» **Extrait du document**
========================================================================
Bref, décorateurs, orateurs, commentateurs de journaux se sont cotisés pour donner de l’éclat à cette journée du 22 septembre, pour illustrer la fête nationale. On y a mis de la bonne volonté, et la curiosité parisienne a fait le reste. Ce n’est point certes la foule qui a manqué sur le passage du char du Triomphe de la République et du char des Volontaires. Oui, sans doute, on a fait ce qu’on a pu. Il n’est pas moins vrai qu’on n’a guère réussi à échauffer sérieusement l’opinion, que tout cela est resté assez froid dans les départemens bien plus encore qu’à Paris. Cette journée du 22 septembre, elle a laissé visiblement la masse française indifférente et sceptique, parce qu’on se lasse de tout, même des fêtes, surtout des fêtes trop prodiguées, parce que celle-ci ne répond à rien de profond et de sincère dans le pays, parce qu’elle ne représente qu’une sorte de superstition ou les plus sinistres souvenirs, ces « longs et terribles déchiremens » dont parlait l’autre jour M. Challemel-Lacour, au Panthéon.
========================================================================
» **Objectif**
D'après l'extrait sur la fête du 22 septembre, où M. Challemel-Lacour a-t-il évoqué les « longs et terribles déchiremens » ? Répondez en une phrase, s'il vous plaît. Les entrées proviennent d'une source distincte de l'extrait.
========================================================================
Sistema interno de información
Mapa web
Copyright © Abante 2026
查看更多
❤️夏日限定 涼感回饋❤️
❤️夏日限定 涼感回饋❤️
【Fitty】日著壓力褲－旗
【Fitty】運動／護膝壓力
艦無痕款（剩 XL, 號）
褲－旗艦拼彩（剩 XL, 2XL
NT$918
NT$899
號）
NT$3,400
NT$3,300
========================================================================
» **Corrigé**
Il les a évoqués au Panthéon.